Todo el sistema de controles creado por Miguel de la Madrid para promover la renovación moral de la sociedad ha sido usado como amenaza contra los desleales o los enemigos pero jamás como medio para combatir la corrupción, la cual lejos de aminorarse con aquellas reformas tan orgullosamente anunciadas hace ya tanto tiempo, se ha vuelto un sistema aún más profundo para garantizar la unidad del gobierno y la reproducción del poder político.

Cualquier declaración patrimonial puede ser usada para demostrar enriquecimiento inexplicable, pues los ingresos de los altos funcionarios públicos se encuentran fuera del sistema constitucional de retribuciones. El señor Farell no tiene más que tomar el documento y lanzar la espada contra el desdichado servidor que hubiera sido indicado por su jefe, pero lo mismo podría hacerse contra él mismo y contra su poderdante. Nadie está bien con las cuentas, de tal manera que todos deben guardar el secreto de sus ingresos.

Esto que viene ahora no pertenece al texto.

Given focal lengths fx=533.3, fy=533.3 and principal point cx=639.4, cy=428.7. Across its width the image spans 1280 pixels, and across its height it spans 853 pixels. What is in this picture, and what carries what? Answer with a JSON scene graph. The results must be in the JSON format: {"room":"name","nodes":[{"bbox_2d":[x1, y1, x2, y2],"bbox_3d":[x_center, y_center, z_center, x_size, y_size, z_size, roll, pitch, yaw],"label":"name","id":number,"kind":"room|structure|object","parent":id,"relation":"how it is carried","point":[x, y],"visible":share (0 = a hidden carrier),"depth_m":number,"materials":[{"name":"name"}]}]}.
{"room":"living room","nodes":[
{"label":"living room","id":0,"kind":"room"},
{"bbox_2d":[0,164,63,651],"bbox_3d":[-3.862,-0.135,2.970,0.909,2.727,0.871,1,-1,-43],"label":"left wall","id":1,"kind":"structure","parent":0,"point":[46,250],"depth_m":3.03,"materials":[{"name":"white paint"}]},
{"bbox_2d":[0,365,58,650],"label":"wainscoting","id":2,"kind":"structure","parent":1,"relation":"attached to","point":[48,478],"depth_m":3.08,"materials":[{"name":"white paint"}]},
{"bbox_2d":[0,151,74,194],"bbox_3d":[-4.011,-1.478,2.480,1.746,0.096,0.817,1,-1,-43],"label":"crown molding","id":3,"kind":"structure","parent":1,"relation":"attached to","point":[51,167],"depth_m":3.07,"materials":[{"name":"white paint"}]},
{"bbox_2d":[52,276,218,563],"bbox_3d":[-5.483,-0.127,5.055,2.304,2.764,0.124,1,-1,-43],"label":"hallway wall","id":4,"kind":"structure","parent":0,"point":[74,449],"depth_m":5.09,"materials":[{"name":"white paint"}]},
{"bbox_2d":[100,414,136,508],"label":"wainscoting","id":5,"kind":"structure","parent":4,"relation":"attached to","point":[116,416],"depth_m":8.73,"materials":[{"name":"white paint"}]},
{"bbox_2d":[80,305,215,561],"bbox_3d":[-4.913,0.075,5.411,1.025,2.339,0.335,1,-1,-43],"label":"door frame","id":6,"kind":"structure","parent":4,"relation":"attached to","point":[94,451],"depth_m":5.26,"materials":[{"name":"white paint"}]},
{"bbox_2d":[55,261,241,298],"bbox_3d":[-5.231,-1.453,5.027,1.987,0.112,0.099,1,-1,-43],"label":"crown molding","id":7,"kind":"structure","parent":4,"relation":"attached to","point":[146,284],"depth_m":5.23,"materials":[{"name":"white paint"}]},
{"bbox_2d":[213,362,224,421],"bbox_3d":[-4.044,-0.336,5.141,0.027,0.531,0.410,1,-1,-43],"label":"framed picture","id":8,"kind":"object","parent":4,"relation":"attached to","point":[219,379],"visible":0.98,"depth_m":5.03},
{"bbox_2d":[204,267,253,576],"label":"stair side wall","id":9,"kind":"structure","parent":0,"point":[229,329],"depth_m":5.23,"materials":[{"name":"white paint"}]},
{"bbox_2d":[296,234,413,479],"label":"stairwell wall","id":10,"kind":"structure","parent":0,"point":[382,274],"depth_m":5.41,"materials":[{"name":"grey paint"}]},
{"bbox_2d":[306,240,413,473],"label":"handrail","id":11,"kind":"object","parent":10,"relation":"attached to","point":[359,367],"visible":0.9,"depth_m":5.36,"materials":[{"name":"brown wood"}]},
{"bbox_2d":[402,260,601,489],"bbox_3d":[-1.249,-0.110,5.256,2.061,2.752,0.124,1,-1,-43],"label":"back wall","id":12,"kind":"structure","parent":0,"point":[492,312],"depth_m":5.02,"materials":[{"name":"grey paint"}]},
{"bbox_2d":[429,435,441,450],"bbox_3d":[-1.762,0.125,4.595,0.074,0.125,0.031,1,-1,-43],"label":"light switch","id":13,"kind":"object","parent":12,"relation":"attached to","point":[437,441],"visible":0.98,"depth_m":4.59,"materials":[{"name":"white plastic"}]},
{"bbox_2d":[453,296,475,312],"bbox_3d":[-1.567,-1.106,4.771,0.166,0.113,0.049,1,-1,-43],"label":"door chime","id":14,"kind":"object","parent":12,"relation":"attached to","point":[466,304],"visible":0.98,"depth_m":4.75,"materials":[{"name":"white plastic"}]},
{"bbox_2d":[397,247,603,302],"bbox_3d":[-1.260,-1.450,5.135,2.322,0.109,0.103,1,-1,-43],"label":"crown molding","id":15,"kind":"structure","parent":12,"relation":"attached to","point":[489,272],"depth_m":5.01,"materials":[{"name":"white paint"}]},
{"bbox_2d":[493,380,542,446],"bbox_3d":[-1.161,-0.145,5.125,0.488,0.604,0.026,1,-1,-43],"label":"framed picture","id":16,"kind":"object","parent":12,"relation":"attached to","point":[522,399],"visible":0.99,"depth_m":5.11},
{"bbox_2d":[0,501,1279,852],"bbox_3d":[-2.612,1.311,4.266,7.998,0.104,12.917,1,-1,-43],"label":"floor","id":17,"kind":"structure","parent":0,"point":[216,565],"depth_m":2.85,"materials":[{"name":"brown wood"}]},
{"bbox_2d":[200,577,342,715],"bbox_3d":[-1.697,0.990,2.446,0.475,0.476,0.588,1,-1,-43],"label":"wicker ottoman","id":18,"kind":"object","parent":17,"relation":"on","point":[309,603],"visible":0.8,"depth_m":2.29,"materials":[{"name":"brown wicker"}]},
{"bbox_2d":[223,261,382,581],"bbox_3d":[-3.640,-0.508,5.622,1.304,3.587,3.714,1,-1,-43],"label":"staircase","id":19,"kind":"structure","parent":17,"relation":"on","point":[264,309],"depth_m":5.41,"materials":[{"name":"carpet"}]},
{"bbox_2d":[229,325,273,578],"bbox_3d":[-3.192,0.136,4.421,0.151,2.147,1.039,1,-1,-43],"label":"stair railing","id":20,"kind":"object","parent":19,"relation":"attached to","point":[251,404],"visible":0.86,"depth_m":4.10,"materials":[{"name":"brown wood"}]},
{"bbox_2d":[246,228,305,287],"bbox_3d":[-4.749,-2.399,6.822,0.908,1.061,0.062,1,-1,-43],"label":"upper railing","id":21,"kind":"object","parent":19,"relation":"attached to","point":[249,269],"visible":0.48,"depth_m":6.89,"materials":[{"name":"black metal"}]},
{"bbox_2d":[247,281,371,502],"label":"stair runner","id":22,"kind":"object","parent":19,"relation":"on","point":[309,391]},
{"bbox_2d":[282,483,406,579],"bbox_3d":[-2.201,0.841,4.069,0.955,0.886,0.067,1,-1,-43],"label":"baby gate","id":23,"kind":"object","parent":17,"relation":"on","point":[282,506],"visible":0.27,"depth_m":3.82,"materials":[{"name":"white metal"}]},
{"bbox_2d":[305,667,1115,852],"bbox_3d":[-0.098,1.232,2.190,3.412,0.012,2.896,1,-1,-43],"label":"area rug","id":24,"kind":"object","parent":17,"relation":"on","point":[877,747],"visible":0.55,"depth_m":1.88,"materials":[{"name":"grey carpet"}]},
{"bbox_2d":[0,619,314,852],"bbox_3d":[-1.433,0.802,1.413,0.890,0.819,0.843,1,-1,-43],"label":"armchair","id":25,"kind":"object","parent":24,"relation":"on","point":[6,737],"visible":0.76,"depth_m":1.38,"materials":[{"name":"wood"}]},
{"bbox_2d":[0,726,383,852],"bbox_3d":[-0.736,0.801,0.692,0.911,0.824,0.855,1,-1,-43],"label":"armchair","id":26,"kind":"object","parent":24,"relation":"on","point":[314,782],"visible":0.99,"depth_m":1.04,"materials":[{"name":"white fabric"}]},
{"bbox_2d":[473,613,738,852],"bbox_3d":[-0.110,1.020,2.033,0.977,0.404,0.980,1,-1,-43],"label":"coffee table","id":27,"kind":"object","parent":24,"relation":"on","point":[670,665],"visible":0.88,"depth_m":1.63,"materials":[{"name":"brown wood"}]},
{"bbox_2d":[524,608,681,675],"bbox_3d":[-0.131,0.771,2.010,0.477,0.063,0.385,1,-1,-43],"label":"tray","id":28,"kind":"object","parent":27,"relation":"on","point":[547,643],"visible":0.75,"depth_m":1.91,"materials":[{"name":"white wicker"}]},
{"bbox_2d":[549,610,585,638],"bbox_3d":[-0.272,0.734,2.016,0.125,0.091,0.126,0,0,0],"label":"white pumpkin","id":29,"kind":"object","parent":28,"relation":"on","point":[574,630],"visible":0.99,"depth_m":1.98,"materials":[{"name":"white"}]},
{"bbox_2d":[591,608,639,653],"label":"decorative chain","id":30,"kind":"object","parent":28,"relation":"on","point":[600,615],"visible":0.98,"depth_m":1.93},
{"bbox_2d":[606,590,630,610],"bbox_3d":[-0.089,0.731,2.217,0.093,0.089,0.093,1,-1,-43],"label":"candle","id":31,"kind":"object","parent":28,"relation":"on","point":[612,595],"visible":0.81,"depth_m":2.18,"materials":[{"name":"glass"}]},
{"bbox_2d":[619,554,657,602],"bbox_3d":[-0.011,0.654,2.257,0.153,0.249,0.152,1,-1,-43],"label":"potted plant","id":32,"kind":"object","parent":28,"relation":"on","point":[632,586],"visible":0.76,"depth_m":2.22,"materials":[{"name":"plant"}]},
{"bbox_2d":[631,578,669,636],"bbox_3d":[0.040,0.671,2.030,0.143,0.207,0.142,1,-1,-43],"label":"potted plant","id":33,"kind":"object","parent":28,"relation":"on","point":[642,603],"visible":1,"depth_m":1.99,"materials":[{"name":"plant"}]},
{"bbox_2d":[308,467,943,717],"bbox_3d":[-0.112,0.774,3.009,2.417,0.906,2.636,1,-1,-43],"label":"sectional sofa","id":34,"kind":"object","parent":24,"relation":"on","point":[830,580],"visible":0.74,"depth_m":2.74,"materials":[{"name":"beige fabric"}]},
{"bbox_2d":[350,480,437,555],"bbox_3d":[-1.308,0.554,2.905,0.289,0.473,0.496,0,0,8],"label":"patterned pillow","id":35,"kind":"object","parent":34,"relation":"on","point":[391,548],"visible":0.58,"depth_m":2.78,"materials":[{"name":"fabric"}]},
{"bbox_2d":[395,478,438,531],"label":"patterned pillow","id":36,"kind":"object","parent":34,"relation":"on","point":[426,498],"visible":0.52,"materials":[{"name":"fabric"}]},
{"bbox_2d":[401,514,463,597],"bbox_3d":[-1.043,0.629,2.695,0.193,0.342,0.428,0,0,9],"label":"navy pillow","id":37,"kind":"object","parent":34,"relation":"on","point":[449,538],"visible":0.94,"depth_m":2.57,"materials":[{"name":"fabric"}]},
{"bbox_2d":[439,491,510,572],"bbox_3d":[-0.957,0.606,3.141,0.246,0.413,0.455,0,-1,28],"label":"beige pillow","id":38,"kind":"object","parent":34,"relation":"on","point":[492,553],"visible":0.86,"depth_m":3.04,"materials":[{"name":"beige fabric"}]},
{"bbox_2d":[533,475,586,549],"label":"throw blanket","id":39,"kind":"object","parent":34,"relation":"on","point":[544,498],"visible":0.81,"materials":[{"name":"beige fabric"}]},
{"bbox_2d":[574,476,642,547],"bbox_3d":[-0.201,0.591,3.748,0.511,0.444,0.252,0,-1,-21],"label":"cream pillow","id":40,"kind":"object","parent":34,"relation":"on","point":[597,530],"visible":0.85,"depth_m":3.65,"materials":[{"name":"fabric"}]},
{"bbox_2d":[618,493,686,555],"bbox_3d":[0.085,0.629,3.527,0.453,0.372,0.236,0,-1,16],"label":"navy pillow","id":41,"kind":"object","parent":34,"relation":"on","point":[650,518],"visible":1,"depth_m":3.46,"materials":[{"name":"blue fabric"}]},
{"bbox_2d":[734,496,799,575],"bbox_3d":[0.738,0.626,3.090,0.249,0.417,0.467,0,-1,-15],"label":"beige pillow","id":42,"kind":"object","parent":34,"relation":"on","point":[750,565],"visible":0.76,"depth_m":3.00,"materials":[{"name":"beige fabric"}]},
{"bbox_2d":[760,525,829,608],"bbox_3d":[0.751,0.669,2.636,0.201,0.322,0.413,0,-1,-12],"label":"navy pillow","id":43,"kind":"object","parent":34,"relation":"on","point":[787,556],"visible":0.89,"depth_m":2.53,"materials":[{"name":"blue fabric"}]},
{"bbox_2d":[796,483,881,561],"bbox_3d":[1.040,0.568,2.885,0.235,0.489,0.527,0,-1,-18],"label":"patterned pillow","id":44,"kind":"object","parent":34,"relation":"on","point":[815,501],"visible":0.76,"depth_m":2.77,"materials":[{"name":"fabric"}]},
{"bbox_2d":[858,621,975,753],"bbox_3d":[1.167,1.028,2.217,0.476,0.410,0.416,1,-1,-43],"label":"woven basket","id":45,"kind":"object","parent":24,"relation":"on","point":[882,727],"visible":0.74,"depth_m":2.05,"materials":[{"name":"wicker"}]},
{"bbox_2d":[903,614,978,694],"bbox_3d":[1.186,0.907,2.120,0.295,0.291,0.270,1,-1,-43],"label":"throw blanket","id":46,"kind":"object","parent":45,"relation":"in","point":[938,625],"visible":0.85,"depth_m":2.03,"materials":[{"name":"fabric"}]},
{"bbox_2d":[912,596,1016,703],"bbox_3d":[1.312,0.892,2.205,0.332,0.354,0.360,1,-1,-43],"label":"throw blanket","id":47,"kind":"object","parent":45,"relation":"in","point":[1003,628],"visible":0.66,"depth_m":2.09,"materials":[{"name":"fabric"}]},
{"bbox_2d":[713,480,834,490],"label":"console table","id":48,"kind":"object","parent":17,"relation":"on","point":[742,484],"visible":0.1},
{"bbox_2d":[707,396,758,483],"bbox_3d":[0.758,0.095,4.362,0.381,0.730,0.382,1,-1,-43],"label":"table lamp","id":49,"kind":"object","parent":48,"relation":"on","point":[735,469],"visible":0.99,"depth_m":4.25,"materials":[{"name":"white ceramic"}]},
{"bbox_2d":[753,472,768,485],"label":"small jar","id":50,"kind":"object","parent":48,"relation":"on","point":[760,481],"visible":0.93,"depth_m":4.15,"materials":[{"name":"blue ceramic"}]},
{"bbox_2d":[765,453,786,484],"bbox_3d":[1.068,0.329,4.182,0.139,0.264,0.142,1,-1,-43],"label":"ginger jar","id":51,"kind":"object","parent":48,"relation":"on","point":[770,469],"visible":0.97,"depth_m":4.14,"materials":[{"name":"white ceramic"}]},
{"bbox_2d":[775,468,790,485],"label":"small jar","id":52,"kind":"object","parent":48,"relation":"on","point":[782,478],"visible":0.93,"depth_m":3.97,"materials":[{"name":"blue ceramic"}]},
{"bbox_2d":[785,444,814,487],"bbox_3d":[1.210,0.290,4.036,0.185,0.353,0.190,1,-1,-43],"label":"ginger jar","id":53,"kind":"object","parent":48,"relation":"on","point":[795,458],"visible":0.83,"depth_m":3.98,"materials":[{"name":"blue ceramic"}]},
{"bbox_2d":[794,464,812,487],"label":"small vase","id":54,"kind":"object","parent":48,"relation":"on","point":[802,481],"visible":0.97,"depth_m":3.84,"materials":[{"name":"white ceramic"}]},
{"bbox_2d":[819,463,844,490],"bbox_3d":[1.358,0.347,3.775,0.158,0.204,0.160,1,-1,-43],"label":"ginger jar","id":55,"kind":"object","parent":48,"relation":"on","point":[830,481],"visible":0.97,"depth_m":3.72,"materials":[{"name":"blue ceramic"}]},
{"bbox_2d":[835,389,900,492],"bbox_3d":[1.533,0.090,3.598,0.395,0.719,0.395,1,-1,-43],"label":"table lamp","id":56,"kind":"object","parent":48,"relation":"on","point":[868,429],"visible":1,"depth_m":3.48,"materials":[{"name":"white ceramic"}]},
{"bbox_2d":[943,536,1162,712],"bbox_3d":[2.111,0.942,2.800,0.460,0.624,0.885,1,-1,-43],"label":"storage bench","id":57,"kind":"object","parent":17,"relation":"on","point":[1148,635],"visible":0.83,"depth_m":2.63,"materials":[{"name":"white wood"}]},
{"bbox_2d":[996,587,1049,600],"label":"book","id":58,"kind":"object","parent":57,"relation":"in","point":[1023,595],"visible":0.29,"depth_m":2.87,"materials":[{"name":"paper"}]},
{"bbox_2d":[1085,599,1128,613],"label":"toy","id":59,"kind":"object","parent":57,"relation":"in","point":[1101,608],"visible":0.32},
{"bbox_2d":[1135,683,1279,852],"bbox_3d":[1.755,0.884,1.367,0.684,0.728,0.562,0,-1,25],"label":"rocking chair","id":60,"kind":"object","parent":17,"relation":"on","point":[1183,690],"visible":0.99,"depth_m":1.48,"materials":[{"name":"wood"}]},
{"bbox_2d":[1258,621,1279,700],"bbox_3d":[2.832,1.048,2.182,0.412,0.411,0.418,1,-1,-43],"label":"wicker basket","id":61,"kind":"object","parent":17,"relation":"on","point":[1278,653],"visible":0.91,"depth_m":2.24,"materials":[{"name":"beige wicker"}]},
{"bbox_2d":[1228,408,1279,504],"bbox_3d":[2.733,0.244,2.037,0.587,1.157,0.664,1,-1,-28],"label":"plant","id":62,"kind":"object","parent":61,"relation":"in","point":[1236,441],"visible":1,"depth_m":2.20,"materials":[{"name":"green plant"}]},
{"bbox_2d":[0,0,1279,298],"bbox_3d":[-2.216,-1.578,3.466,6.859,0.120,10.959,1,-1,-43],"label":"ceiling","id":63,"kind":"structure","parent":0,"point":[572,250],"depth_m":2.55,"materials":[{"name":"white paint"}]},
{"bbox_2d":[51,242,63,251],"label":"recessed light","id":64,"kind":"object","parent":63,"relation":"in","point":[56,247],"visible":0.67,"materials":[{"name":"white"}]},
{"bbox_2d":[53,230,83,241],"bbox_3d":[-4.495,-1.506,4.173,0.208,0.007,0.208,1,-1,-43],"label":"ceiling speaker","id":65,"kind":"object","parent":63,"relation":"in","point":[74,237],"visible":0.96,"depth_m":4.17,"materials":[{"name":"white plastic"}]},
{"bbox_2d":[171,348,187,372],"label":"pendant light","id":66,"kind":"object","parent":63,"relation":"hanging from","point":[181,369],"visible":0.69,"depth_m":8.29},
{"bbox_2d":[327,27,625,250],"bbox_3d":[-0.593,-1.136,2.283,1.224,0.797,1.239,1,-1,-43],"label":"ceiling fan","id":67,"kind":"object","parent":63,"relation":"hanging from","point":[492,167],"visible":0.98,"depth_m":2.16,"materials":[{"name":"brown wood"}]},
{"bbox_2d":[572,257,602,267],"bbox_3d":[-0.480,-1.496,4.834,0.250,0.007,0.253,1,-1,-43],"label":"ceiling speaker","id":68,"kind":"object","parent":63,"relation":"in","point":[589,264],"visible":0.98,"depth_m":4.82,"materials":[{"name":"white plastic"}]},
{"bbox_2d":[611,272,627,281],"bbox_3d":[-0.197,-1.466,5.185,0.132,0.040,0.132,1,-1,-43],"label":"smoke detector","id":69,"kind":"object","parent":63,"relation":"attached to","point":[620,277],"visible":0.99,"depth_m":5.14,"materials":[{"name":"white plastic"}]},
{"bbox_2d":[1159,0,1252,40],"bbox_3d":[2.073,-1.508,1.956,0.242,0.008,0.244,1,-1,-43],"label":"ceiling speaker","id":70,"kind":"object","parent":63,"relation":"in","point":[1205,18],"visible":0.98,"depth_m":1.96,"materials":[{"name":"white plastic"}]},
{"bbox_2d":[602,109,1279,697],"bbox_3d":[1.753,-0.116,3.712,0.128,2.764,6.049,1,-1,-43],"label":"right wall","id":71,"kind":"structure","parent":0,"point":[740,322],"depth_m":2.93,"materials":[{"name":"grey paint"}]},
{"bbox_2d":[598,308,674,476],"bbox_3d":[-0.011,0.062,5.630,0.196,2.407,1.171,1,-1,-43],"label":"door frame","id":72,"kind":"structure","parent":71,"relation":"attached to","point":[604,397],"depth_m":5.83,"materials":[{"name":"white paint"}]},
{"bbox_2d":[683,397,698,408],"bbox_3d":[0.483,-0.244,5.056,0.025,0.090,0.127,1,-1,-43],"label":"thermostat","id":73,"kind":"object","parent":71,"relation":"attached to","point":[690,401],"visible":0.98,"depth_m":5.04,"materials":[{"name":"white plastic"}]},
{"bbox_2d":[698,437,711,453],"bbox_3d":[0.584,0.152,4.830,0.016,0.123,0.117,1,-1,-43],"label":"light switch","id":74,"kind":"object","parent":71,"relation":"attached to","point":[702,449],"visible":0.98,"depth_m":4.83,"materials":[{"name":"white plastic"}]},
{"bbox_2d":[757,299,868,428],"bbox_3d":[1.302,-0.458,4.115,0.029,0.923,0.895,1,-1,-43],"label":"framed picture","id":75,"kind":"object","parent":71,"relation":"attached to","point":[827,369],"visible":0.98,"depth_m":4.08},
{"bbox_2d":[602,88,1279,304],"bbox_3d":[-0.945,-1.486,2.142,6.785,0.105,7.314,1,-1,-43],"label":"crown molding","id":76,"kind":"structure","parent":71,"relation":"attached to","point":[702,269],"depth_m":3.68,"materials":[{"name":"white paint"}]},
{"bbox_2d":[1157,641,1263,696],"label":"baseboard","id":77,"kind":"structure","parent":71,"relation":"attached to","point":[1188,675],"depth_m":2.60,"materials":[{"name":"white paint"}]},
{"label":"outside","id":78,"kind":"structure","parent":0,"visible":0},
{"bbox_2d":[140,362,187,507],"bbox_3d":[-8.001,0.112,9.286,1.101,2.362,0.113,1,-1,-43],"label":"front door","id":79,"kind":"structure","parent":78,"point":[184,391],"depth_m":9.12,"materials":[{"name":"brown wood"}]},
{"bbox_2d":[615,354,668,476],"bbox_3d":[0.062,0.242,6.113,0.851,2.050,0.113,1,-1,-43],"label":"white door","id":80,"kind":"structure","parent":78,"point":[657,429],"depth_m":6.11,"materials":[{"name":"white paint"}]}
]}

Lo mismo ocurre, por lo visto, con la narcopolítica. Los funcionarios de antes y de hoy que han recibido gratificaciones de los capos saben demasiado para ser llamados al estrado de la justicia, mientras la gente se sigue haciendo las preguntas de siempre sin recibir más que superficiales respuestas, capaces sólo de insinuar la verdad.

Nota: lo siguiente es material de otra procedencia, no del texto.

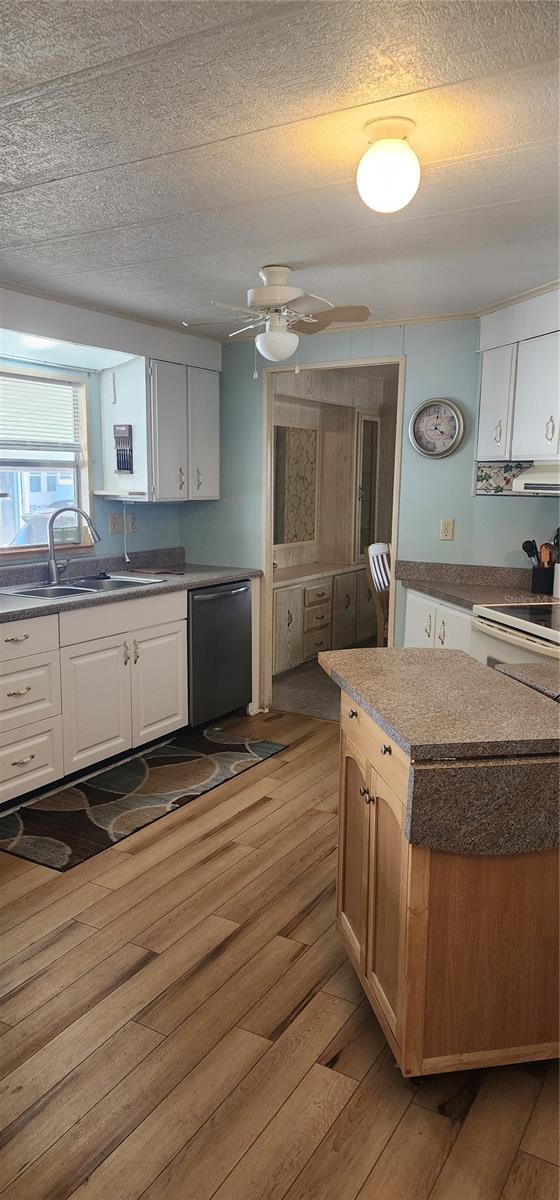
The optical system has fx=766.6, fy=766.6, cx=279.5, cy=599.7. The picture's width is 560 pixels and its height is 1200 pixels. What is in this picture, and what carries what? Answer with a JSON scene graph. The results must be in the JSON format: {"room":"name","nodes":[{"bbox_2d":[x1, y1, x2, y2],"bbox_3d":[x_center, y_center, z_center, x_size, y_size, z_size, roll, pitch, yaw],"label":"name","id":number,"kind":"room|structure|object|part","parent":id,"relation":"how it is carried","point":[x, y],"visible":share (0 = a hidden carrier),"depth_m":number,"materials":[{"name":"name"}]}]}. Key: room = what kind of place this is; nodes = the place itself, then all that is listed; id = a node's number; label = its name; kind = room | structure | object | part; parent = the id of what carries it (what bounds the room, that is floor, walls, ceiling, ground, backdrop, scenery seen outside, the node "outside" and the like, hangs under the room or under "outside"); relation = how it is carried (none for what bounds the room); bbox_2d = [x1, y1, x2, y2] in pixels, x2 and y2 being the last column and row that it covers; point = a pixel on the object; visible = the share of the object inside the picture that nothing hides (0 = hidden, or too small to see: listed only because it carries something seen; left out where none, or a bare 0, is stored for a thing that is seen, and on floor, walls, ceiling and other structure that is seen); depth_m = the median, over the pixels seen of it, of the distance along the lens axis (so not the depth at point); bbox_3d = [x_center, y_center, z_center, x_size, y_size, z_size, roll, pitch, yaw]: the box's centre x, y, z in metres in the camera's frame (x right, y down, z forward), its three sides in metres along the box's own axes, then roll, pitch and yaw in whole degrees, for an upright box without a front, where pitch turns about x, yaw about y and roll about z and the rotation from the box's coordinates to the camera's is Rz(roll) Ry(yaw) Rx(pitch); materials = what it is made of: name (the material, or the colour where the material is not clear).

Nada de lo que diga el gobierno en su defensa puede ser realmente creído. Ningún medio de apelación al juicio popular podrá gozar de indulgencia o sentencia absolutoria, pero, mientras tanto, nada pasa en los altos asuntos de la administración pública. La corrupción está ahí, pero no puede ser eliminada pues su existencia no toca más que superficialmente los papeles judiciales. La ciudadanía lo observa, lo sabe, lo juzga. Es la crisis del Estado corrupto.